During the 1980s Peter left his imprint on earliest line-ups of The Chills, The Clean, and The Puddle and was also a key part of The Great Unwashed with the Kilgour brothers before forming Snapper.
‘Pure’ came out in 1989, shortly after the famous EP with ‘Buddy’ on it and just before the other, early 90s, releases. ‘Pure’ pre-dates those Snapper recordings and gives an insight into the genesis of drone that became the distinctive Snapper sound. It has been a largely forgotten remnant of a bygone era for ages.
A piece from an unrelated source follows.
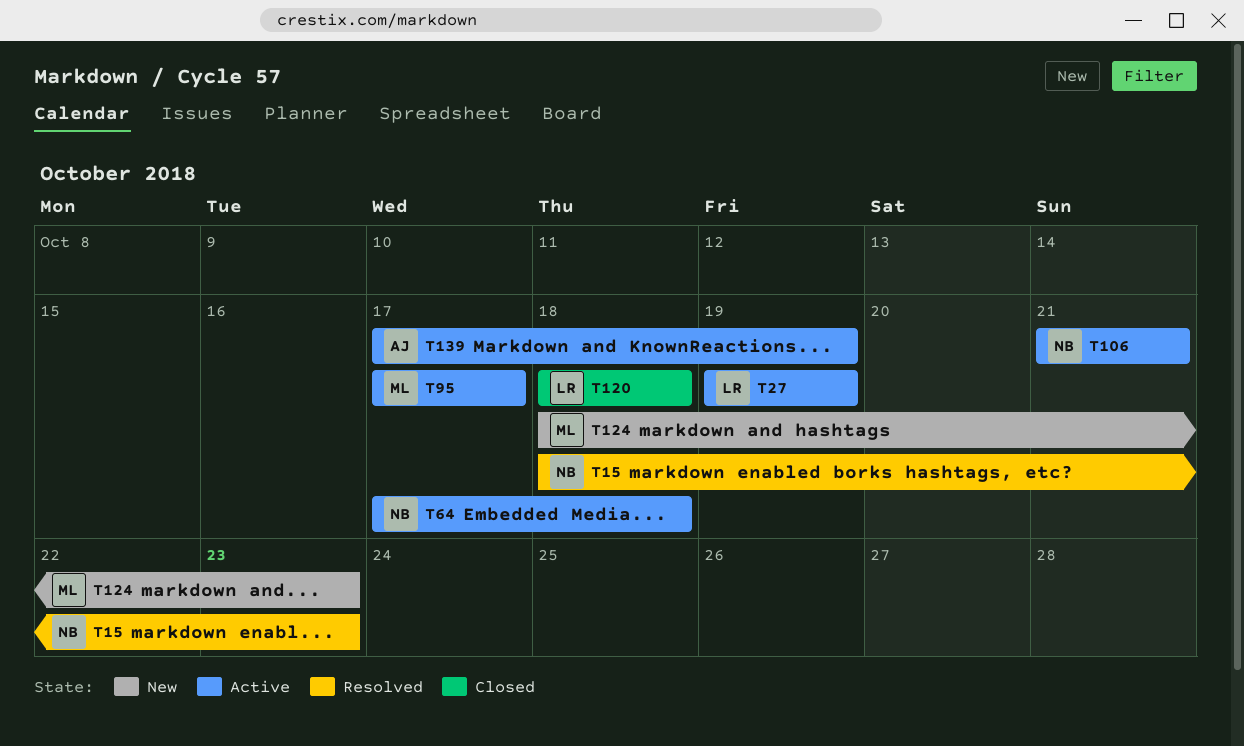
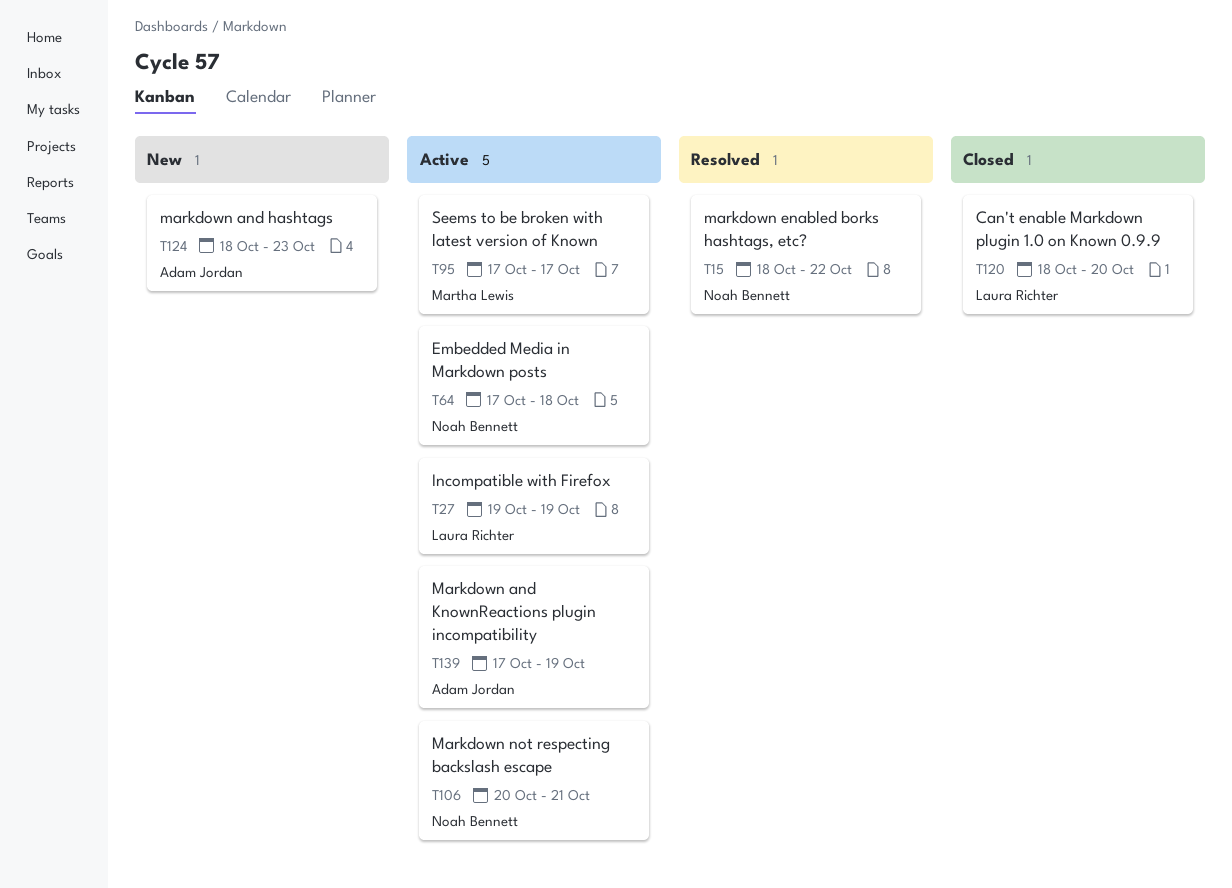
T15, due: Oct 23 -> Oct 22
T106, start: Oct 21 -> Oct 20
T120, due: Oct 18 -> Oct 20
T124, owner: Martha Lewis -> Adam Jordan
I’m not sure if it is the case, but I wonder if Matt Mondanile of New Jersey bands Real Estate and Ducktails is at least in part responsible for ‘Pure’ being re-discovered in 2013. Matt knew all about ‘Pure’ and his band Ducktails recorded a great version of ‘Planet Phrom’from ‘Pure’ for the 2013 album ‘The Flower Lane’.
I met Matt in 2012 when I brought Real Estate down to Dunedin to play when they were touring NZ. It seemed the proper thing to do, seeing as how Dunedin was clearly in that band’s DNA.
Matt from Real Estate (& Ducktails) in Too Tone Records 2012
Not long after the tour he got in touch and asked if I could get Peter’s OK to cover ‘Planet Phrom’ and also find out what some of the unintelligible lyrics were. Most of the lyrics were decipherable from the Pure tape but there were a few indistinct smudges of words in later verses.
Peter was bemused someone in the US even knew about the song. He couldn’t remember the lyrics, saying it was just stuff he made up at the time, many years ago now. He said it was just about Planet Phrom and the people on it so nothing special. (It is actually about living in a drug haze and, on Planet Phrom, “all the trees are dripping drugs/ In this space paradise”. I think he remembered the words alright).
He asked me to tell Matt he should interpret what he thinks the words were himself and, if he can’t make out the words, just to make up his own and add his own observations about Planet Phrom into the song. That way it would give it his own perspective and mean Planet Phrom was still living on.
[UPDATE: Turns out no, it was just a ‘pure’ coincidence that Matt covered ‘Planet Phrom’ on the Ducktails album just prior to the album being re-issued on vinyl later the same year. The album was re-issued by the same label – 540 Records – that did The Clean ‘Oddities’ and on the recommendation of David Kilgour. Still, a cool coincidence that the Ducktails cover happened just prior to its re-release.]